Hello, I just purchased a 95 Beaver Patriot 40'.  I am a first timer so I am not sure what I am getting into with this coach.  It appears to be in great shape and I have received all the maintenance records. They all appear to be good and the unit has had no major problems.  The coach has 125,000 miles. Should this be a concern?

It has a 300 Cummings engine. Paid 45K.  Was this a fair price?

I tried to purchase an extended warranty but was told that 80,000 miles was the cut off for that sort of thing.  Is there anything that I should have a local dealer check before my first big trip? Does anyone know of any company that would sell a warranty on this high mileage coach or is there truly less things that can go wrong with the older models.

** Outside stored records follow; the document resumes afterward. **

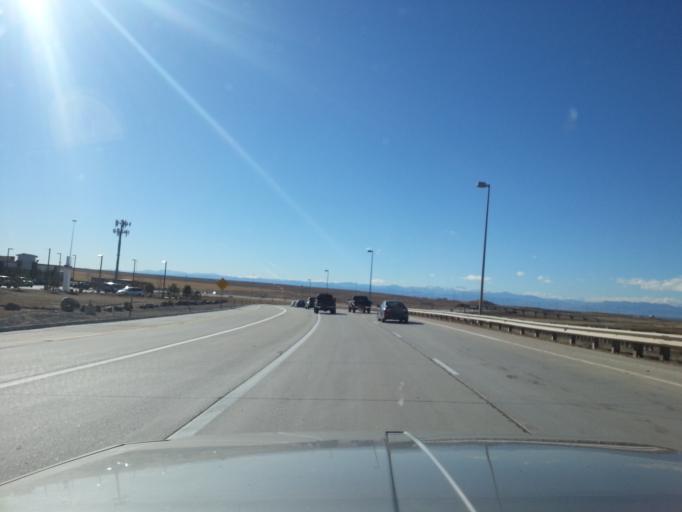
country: US
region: Colorado
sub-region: Adams County
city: Aurora
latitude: 39.8376
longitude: -104.7196
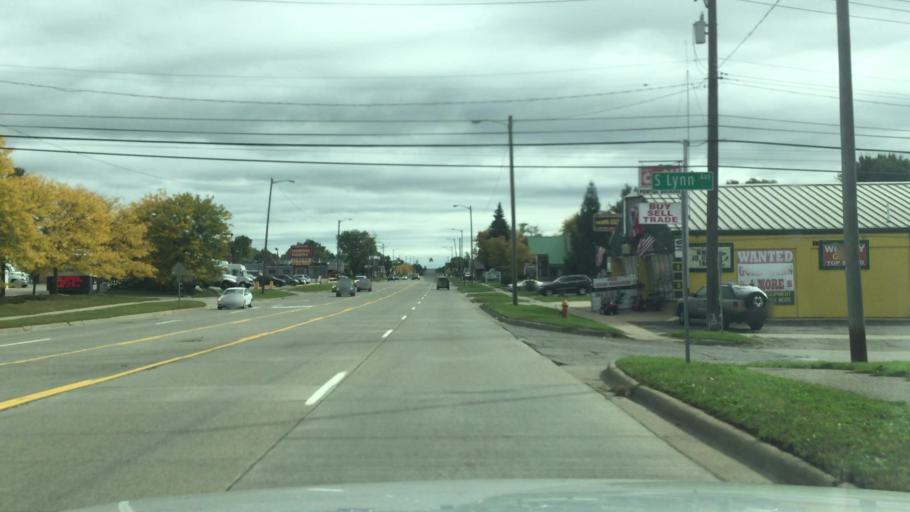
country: US
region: Michigan
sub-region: Oakland County
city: Sylvan Lake
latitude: 42.6348
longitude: -83.3358
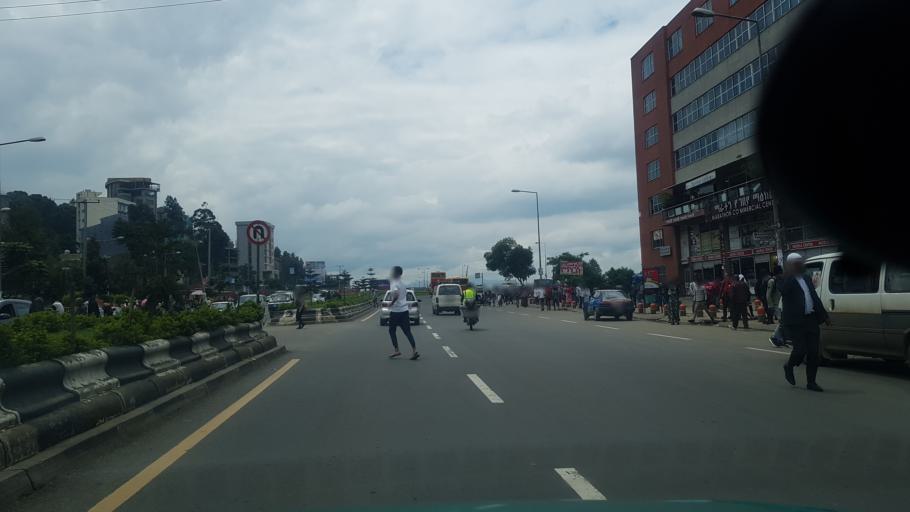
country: ET
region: Adis Abeba
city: Addis Ababa
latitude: 9.0222
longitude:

I know these are all very general questions but I am just looking for any feedback.
Thanks Tim Indio, California


----------



## TexasClodhopper (Oct 12, 2006)

Re: 1995 Beaver Patriot general questions

Welcome to the forum, Tim!

NADA shows $44K thru $53K for a retail price.  I think 125,000 miles is a lot of miles for that price, but being a diesel ... ?

Perhaps being a division of Monaco makes it all better.

You ask for opinions ... that is all I have.


----------



## trd91577 (Oct 18, 2006)

RE: 1995 Beaver Patriot general questions

Thanks Texas Guy!


----------



## C Nash (Oct 19, 2006)

Re: 1995 Beaver Patriot general questions

Tim, I doubt that you will find a company that will sell waranty on a coach with this milage.  If you did the price would probably be outragous.  I am not a fan of extended warranties anyway.  If the coach has been serviced regulary you should get 200 more thousand.  Oil leaks probably will occure.  keep the fuel filters changed which will help the injector pump life. I also like to keep the Lucas additivies in the oil and use their injector cleaner in the fuel ever so often.  Should be a good coach.


----------



## bazzer (Oct 20, 2006)

Re: 1995 Beaver Patriot general questions

Tim, I know of a cumming engine overhere in UK thats done 750000 thats alot of miles, the driver was the owner so took good care of it, so engine wise regular maintenance and driven with respect will last for years, I agree with Chelse on additives they really work.    Bazzer UK.


----------